Nella fattispecie, la sentenza 18368 del 9 luglio 2019 afferma sostanzialmente che Ici, Imu e Tasi sono dovute sull'area edificabile anche se è stata annullata la delibera comunale di approvazione del piano regolatore generale. A contare, ai fini del pagamento delle imposte locali, non è quindi solo l’edificabilità di diritto, ma anche quella di fatto.

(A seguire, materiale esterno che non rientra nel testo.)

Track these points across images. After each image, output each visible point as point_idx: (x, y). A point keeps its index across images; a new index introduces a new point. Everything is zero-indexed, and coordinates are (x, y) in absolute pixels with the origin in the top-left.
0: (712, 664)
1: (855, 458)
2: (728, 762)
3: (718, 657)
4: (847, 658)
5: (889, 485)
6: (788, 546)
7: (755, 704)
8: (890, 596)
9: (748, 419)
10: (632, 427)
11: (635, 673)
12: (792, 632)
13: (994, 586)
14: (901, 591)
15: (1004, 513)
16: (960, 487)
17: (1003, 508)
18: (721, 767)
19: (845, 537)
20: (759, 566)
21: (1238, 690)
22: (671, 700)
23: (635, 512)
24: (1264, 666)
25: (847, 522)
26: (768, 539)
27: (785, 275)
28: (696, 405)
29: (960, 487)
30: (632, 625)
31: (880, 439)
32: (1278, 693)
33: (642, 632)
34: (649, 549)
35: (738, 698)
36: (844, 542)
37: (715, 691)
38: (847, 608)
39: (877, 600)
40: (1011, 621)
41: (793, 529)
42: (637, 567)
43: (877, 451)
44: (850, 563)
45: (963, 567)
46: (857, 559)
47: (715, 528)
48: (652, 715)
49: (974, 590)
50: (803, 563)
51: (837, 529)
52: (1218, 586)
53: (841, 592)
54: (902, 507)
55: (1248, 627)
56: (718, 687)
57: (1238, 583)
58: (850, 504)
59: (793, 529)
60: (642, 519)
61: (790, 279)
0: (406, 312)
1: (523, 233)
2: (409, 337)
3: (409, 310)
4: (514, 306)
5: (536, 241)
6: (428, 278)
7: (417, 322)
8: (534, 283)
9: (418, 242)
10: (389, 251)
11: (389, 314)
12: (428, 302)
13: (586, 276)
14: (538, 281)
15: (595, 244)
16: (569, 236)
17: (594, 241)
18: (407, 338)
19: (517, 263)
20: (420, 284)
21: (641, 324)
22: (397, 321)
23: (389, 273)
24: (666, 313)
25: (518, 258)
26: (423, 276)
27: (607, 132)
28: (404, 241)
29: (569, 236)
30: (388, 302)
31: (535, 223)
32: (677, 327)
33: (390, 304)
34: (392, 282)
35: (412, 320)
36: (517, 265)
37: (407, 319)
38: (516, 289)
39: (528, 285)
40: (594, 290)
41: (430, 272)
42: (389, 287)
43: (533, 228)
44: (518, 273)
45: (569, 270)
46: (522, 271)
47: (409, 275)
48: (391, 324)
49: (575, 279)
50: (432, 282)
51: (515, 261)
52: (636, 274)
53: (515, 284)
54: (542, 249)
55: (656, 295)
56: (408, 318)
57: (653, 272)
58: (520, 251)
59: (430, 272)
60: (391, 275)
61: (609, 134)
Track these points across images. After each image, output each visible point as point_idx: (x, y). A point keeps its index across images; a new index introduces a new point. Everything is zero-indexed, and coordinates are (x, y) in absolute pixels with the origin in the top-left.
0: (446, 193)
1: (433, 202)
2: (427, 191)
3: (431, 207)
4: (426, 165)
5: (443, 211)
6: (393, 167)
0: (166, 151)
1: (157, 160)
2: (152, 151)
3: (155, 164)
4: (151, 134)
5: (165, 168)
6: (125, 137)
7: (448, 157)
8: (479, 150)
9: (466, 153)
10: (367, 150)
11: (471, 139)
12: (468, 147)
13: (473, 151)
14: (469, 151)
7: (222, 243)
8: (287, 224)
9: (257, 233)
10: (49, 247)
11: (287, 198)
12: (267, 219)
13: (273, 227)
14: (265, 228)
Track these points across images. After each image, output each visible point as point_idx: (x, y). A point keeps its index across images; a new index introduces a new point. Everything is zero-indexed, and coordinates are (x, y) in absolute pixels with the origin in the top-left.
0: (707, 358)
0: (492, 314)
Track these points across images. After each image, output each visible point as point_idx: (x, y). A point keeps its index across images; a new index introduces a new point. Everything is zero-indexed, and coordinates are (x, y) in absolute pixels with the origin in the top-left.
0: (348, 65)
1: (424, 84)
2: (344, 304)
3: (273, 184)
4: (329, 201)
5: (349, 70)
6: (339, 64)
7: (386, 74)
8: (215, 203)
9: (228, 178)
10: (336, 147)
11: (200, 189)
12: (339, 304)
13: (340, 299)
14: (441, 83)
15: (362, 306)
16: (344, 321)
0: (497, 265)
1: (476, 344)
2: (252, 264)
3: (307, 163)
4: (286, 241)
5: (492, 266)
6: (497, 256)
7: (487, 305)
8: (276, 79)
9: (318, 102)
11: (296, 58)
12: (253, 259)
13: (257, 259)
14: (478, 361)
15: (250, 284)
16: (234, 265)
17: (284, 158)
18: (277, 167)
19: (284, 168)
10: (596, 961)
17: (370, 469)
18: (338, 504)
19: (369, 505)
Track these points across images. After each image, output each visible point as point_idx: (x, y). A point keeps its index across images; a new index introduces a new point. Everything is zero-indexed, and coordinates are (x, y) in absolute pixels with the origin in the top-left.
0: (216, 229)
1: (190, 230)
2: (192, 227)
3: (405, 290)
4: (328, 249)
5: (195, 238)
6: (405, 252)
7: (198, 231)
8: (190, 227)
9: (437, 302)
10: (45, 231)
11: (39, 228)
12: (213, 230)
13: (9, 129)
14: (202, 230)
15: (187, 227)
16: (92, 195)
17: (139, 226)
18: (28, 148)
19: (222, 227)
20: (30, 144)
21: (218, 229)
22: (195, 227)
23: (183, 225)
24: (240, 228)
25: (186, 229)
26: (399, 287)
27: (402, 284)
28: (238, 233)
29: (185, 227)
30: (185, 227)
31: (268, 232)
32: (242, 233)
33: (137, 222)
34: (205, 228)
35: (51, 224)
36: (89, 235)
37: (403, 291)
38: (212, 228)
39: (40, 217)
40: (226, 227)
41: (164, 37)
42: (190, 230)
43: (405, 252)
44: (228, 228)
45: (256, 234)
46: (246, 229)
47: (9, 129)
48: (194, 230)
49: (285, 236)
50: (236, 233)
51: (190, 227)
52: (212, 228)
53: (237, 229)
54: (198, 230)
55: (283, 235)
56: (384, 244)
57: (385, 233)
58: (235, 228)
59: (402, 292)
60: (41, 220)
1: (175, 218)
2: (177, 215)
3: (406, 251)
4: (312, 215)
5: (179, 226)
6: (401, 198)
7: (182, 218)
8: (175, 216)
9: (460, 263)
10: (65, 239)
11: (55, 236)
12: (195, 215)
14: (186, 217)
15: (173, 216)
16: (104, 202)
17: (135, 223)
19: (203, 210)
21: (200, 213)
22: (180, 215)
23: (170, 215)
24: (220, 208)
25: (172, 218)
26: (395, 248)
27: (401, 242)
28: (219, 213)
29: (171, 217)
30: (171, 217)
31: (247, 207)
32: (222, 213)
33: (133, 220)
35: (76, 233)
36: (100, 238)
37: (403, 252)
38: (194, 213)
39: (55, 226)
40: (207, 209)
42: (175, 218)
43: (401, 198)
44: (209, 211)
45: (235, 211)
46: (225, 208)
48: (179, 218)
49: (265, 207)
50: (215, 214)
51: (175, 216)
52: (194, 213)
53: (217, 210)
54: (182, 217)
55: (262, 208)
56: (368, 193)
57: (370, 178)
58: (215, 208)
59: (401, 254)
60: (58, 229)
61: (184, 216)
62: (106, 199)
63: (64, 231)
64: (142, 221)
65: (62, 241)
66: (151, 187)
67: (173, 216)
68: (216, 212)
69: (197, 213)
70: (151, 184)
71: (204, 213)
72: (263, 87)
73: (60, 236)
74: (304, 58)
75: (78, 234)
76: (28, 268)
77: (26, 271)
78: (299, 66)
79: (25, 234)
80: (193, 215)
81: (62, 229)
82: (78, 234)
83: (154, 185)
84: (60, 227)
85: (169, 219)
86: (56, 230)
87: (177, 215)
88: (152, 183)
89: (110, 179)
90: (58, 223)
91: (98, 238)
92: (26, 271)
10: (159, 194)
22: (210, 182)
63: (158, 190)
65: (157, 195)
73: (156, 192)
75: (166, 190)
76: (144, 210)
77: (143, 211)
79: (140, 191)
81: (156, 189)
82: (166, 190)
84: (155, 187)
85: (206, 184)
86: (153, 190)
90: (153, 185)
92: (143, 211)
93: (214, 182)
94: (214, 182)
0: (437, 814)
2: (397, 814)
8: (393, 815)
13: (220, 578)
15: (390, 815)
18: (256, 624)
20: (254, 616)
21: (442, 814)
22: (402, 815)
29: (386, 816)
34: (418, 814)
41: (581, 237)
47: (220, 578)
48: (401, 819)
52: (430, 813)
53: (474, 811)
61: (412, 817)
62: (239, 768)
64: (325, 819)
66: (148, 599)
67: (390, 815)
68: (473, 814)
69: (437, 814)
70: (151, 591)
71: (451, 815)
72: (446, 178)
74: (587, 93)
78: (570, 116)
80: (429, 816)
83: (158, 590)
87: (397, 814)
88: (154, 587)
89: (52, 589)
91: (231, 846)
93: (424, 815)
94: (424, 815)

Per la Suprema Corte, infatti, l’annullamento della delibera comunale del piano regolatore generale non ha incidenza diretta sull'edificabilità del terreno. Con il termine area fabbricabile, si intende un’area che può essere utilizzata per edificare in base agli strumenti urbanistici generali o attuativi, oppure in base alle effettive possibilità di edificazione determinate secondo i criteri previsti agli effetti delle indennità di espropriazione per pubblica utilità.

La sostanza della sentenza risiede nel fatto che un vincolo temporaneo non può avere alcuna incidenza sull'assoggettamento a imposizione del terreno. Per questo, se un terreno è inserito in zona edificabile, né il vincolo paesaggistico né la proroga del vincolo d’immodificabilità temporaneo incidono sull’assoggettabilità a imposizione.

Ne segue che le aree che risultano edificabili in base al piano regolatore generale sono soggette al pagamento delle imposte locali ed erariali nel caso in cui i vincoli di destinazione non comportino l’inedificabilità assoluta. Tuttavia, in presenza di vincoli, il contribuente è tenuto a pagare le imposte su un valore dell’immobile notevolmente ridotto.